The NBA also wants to get to grips with assisting in the delivery of genuine food security for Northern Ireland’s consumers by producing as much beef as possible while at the same time ensuring that production standards are entirely compatible with fully understandable public demands for the cleanest possible air, water and soil.

“Which means one very damaging myth must be very firmly killed off and buried”, said Mr Murnion. “This industry can often attract unfounded criticism and claims that beef production is one of the biggest contributors to climate change, sits firmly in this category.”

“It is of course nonsense because grass, which forms the basis of cattle diets in summer, and provides silage in winter, soaks up carbon from the atmosphere which is neutralised after being stored in the soil.”

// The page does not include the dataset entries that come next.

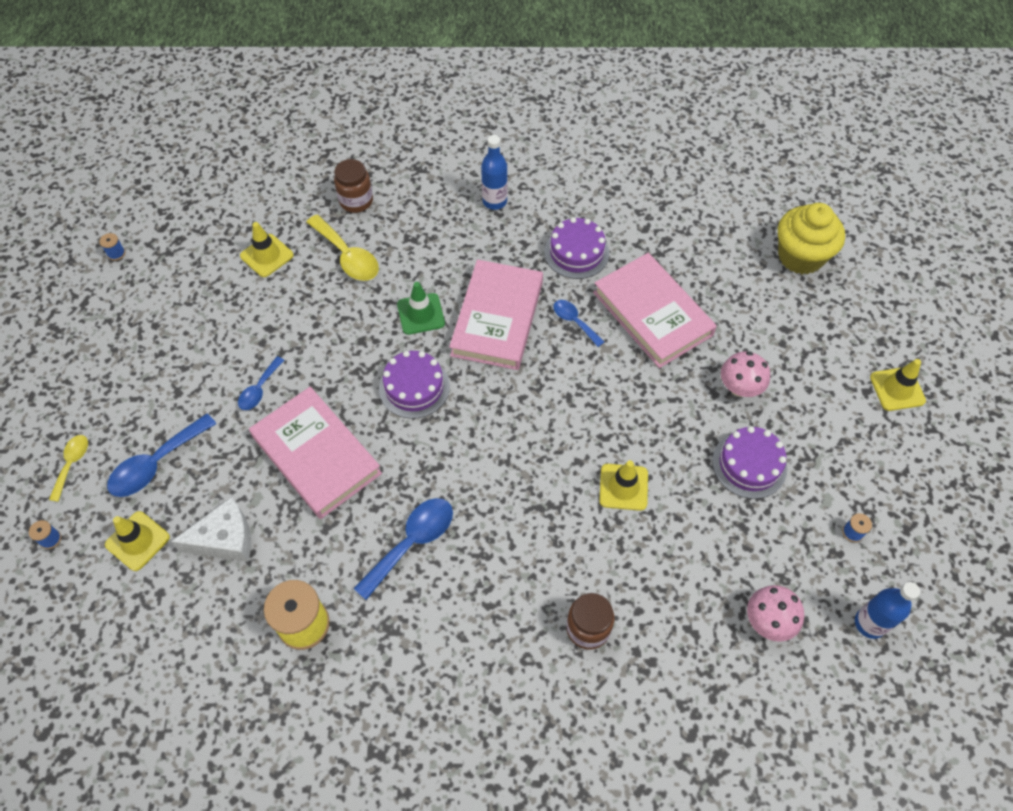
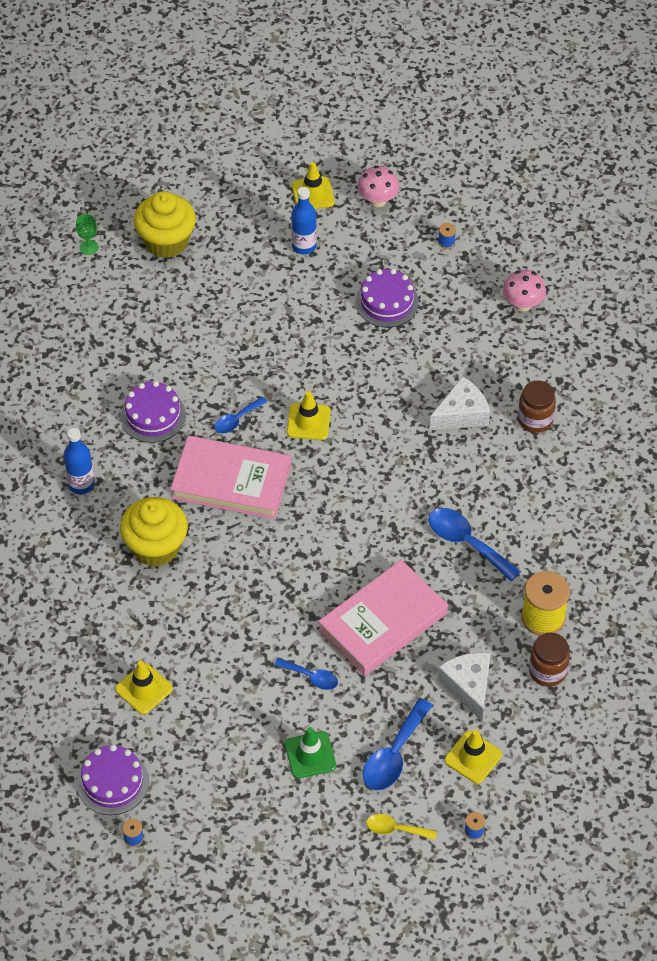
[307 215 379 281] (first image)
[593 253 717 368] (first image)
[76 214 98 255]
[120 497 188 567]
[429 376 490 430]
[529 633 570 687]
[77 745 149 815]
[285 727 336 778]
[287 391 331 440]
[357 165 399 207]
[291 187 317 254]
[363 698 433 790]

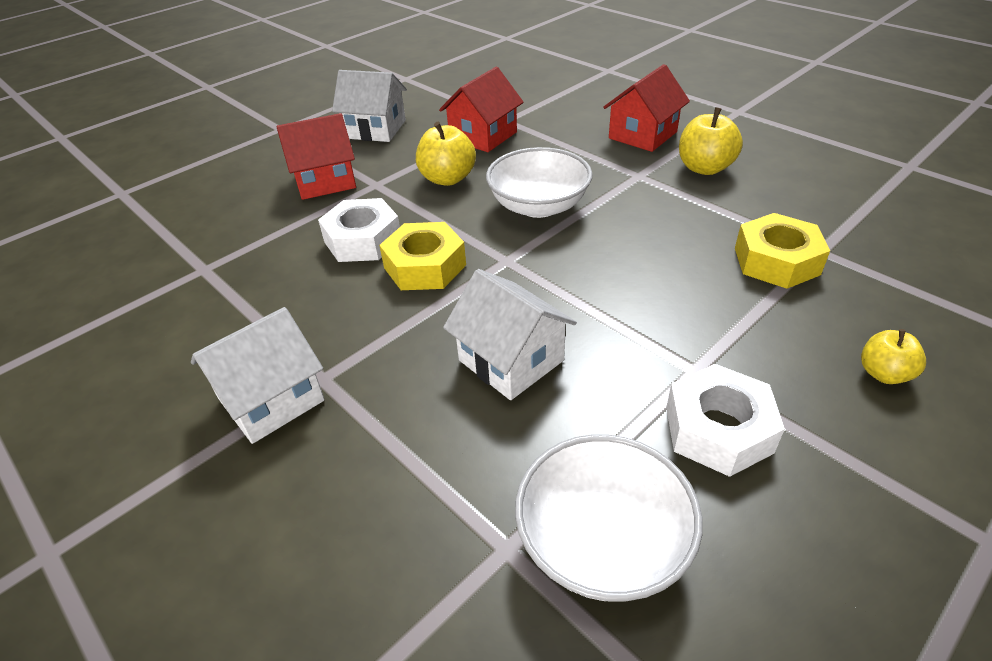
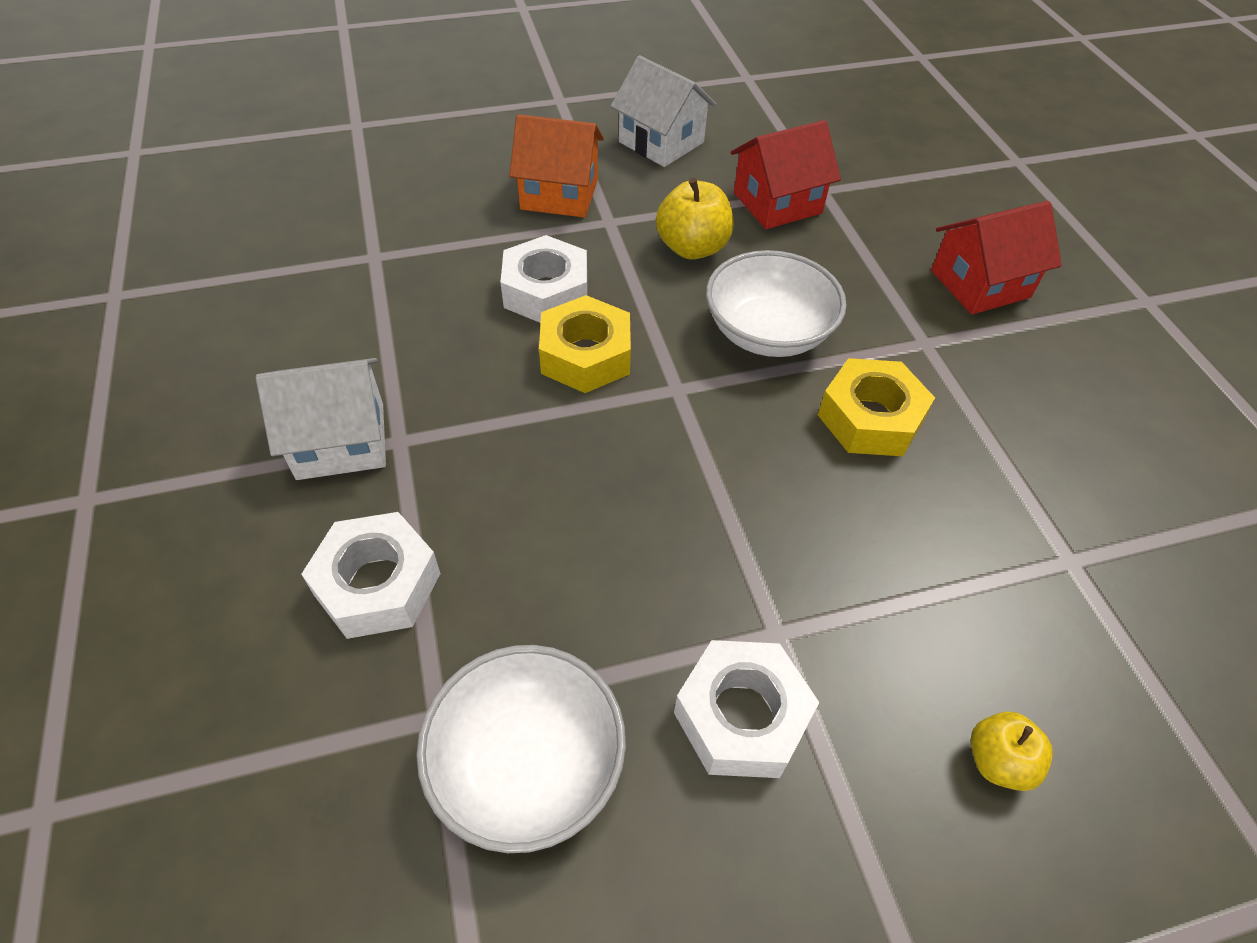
[443 269 577 400] (first image)
[679 107 743 175] (first image)
[301 512 441 639]
[818 358 935 456]
[509 114 604 218]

“Cattle eat grass, which humans cannot do, converting it into a valuable protein which forms an essential part of a balanced diet. But if all grass pasture was ploughed up to grow other crops, including vegetables, the carbon release off land which currently carries cattle would be much greater than it is now.”

“To help maintain the beneficial presence of cattle in Northern Ireland the NBA, which firmly believes that beef farmers must be properly represented on all government-industry stakeholder groups, will also be looking to secure the best possible deal for active Northern Ireland farmers in forthcoming CAP reform negotiations,” Mr Murnion added.